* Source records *
::::

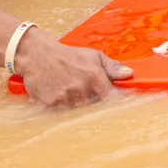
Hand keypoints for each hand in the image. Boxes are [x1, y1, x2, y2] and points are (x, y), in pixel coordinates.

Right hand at [13, 30, 131, 107]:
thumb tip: (129, 74)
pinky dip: (62, 107)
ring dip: (76, 105)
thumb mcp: (93, 56)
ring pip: (78, 111)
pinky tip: (59, 94)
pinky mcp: (51, 104)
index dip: (109, 100)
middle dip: (92, 101)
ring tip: (69, 90)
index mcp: (94, 76)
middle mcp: (81, 88)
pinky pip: (62, 112)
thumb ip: (112, 67)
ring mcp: (66, 97)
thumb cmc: (67, 55)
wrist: (38, 55)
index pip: (110, 98)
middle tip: (82, 91)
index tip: (109, 101)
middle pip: (94, 106)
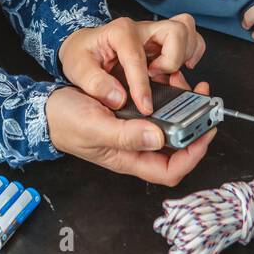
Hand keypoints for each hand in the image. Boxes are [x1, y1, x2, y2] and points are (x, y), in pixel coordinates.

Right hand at [46, 72, 215, 184]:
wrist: (48, 108)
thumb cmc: (66, 122)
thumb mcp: (94, 127)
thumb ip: (125, 136)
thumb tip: (158, 137)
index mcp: (129, 159)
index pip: (170, 170)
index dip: (192, 156)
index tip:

::::

* Try it *
What you return must match, character for character, the lines above from the one with "thumb cmc: (67, 55)" through the one with "thumb mcp: (94, 127)", minus any pictures.

* Result for this task *
thumb cmc: (67, 55)
wrist: (38, 55)
index pip: (110, 98)
middle tip: (82, 91)
index tip: (109, 101)
middle pip: (94, 106)
Hand keypoints for each hand in the image. Boxes are [x1, y1, x2, y2] and points are (x, y), in pixel coordinates.

Right hand at [46, 72, 215, 184]:
wrist: (48, 108)
thumb cmc: (66, 122)
thumb mcp: (94, 127)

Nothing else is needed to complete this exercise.